La Commission européenne a récemment publié la stratégie portuaire de l'UE et la stratégie industrielle maritime de l'UE, visant à renforcer les capacités portuaires et de construction navale pour soutenir le développement de l'éolien offshore en Europe. Auparavant, l'éolien offshore européen avait reçu un nouvel élan grâce aux enchères réussies en Pologne, au Royaume-Uni et au sommet de Hambourg pour la mer du Nord, mais les goulets d'étranglement dans la chaîne d'approvisionnement deviennent de plus en plus évidents. 
L'éolien offshore est considéré comme une voie clé pour réduire la dépendance aux importations. L'année dernière, l'Europe a investi 22,5 milliards d'euros dans des projets éoliens offshore, et la capacité installée devrait passer de 39 GW à 73 GW d'ici 2030.
Les pays de la mer du Nord se sont engagés lors du sommet de Hambourg à fournir chaque année, entre 2031 et 2040, des contrats pour différence bilatéraux pour 10 GW d'éolien offshore, et à éliminer les obstacles aux accords d'achat d'électricité. Le secteur éolien européen s'est quant à lui engagé à mobiliser 1 000 milliards d'euros d'activité économique, à créer 91 000 emplois et à investir 9,5 milliards d'euros dans la chaîne de valeur.
La stratégie portuaire de l'UE souligne l'importance des ports pour le développement de l'éolien, appelle les États membres à accélérer les autorisations d'extension portuaire, à améliorer l'électrification et à garantir l'alignement des infrastructures avec les projets.

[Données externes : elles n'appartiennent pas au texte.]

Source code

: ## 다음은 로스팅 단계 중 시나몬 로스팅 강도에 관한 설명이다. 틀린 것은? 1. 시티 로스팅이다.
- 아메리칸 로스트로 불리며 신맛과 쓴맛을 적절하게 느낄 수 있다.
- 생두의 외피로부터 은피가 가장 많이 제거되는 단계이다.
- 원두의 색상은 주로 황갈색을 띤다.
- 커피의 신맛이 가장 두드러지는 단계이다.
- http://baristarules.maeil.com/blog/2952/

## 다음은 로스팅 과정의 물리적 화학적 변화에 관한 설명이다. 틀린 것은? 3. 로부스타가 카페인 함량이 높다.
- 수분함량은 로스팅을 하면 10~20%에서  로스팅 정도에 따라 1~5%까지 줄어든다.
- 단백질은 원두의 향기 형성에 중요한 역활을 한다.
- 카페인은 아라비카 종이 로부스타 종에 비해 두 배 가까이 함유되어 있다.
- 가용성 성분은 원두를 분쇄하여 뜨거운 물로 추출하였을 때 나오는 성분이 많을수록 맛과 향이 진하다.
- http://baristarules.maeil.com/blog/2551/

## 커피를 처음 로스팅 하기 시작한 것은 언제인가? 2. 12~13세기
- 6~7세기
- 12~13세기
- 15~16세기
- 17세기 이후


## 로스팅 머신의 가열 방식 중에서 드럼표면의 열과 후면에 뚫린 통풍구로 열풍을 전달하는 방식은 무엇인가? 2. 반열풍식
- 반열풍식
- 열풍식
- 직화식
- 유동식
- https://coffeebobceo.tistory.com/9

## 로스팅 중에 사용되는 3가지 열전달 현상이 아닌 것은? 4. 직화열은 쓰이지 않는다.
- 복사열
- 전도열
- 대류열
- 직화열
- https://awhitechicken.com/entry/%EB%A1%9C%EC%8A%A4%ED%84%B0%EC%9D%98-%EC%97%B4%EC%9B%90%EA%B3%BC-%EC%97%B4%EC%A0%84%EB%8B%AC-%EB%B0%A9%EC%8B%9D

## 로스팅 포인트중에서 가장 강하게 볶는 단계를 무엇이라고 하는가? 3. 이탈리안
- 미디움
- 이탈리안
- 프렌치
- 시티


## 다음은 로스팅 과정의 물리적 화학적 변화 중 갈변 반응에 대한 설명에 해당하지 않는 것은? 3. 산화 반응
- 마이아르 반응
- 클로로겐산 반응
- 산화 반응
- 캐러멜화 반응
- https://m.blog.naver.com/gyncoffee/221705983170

La capacité portuaire européenne est déjà en retard sur la demande et nécessite des investissements supplémentaires de 2,1 milliards d'euros.

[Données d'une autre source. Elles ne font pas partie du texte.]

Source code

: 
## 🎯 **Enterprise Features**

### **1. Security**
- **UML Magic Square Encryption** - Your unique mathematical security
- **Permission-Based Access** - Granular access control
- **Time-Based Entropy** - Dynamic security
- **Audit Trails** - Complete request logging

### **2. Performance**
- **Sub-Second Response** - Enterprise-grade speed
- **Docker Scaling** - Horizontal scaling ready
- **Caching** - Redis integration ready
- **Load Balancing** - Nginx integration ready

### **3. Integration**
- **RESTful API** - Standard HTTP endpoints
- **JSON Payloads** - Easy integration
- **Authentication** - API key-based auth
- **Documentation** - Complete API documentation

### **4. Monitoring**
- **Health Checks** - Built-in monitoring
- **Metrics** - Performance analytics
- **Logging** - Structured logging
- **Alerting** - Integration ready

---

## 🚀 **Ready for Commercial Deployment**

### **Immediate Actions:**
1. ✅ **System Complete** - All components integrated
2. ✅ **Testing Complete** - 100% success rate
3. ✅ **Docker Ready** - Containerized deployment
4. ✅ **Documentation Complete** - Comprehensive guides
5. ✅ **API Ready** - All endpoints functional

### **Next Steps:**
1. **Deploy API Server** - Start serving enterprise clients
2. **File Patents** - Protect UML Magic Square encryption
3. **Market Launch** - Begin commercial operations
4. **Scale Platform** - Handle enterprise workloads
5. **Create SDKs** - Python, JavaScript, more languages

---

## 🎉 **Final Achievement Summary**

La stratégie industrielle maritime de l'UE se concentre sur la protection de la construction navale européenne, en soutenant la fabrication de navires pour l'éolien offshore, tels que les navires de soutien offshore et les navires poseurs de câbles, par la surveillance des pratiques commerciales déloyales et la coordination des commandes publiques. L'organisation WindEurope a salué ces initiatives, mais a souligné que le financement restait insuffisant.
L'Europe continuera de coopérer pour s'assurer que les ports et les chantiers navals puissent fournir une capacité éolienne offshore suffisante pour atteindre les objectifs de sécurité énergétique et de compétitivité.